One particular transit plan, in the Melrose area, will evaluate the feasibility of providing Bus-Rapid Transit service on Webster or Third avenues like the new service. 

In addition, Bloomberg hopes to develop the last remaining city-owned sites to create affordable housing and ground-floor retail space; market Melrose Commons to major retailers to support local businesses; upgrade Roberto Clemente Plaza while reconfiguring the E. 161st Street and Elton Avenue intersection, and pursue funding to develop new parks while upgrading existing facilities. 

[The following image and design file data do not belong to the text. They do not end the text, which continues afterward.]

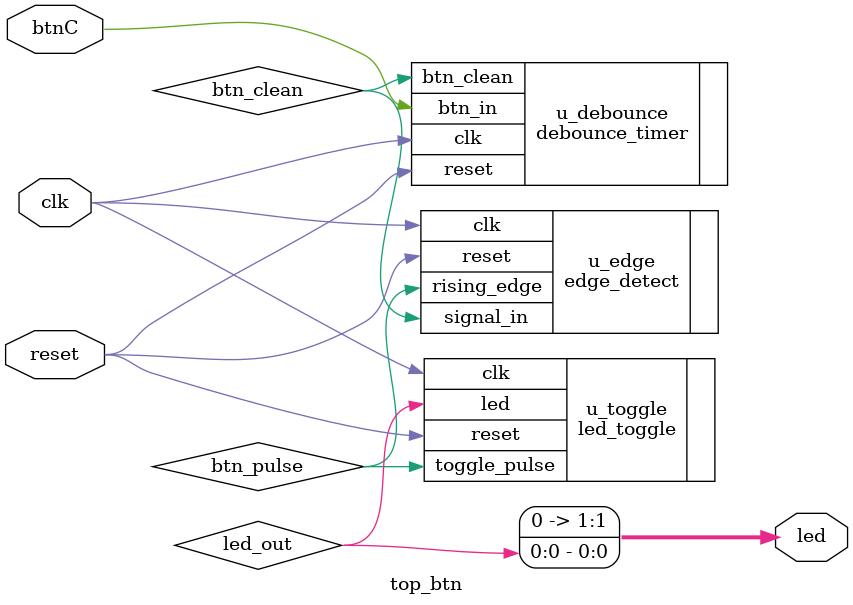
<source format=v>
`timescale 1ns / 1ps

module top_btn(
    input  wire clk,
    input  wire reset,
    input  wire btnC,
    output wire [1:0] led
);

    wire btn_clean;
    wire btn_pulse;
    wire led_out;

    debounce_timer u_debounce (
        .clk(clk),
        .reset(reset),
        .btn_in(btnC),
        .btn_clean(btn_clean)
    );

    edge_detect u_edge (
        .clk(clk),
        .reset(reset),
        .signal_in(btn_clean),
        .rising_edge(btn_pulse)
    );

    led_toggle u_toggle (
        .clk(clk),
        .reset(reset),
        .toggle_pulse(btn_pulse),
        .led(led_out)
    );

    assign led[0] = led_out;
    assign led[1] = 1'b0;

endmodule

</source>
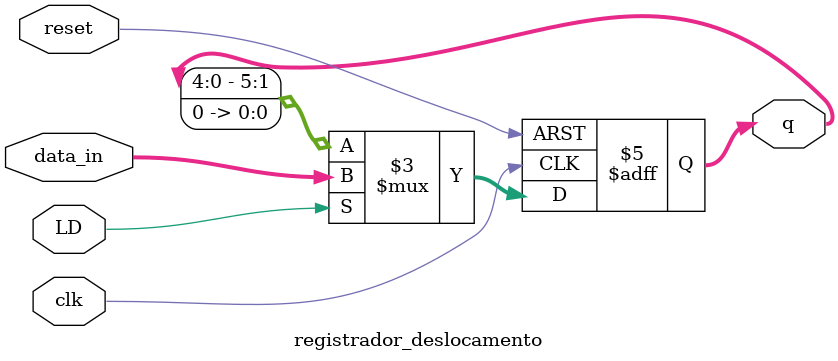
<source format=v>

module registrador_deslocamento (
    input wire clk,
    input wire reset,
    input wire LD,
    input wire [5:0] data_in,
    output reg [5:0] q
);

always @(posedge clk or posedge reset) begin
    if (reset) begin
        q <= 6'b000000; // Inicializa o registrador em 0
    end else if (LD) begin
        q <= data_in; // Carrega os valores iniciais em todos os estágios
    end else begin
        q <= {q[4:0], 1'b0}; // Desloca para a esquerda com 0
    end
end

endmodule

</source>
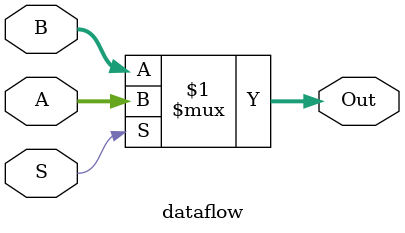
<source format=v>
`timescale 1ns / 1ps


module dataflow(

    input [1:0] A,
    input [1:0] B,
    input [0:0] S,
    output[1:0] Out
    );
    assign #3 Out = (S) ? A:B ;
    
endmodule

</source>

Over in the Bronx Civic Center area, targeted streetscape improvements, including new distinctive lighting and street furniture, are planned along E. 161st Street and River Avenue where the city expects an increase in tourists visiting Yankee Stadium.

In addition, the city is looking to extend the BX13 bus service further south on 149th Street and facilitate the planning and development of city-owned sites along River Avenue. 

In the lower Concourse area, plans are in the works to map a new public park along the Harlem River and leverage private development to create continuous public waterfront access.

Also, the city hopes to improve the appearance, ADA accessibility, and structural condition of subway stations at 149th Street and 138th Street/Grand Concourse. 

Also included in the plan are 8,000 housing units in dedicated residential sites as well as mixed-use developments.

The initiative is the result of a two-year interagency outreach effort, including elected officials, local community and business groups, and community boards 1, 3, and 4 to build consensus.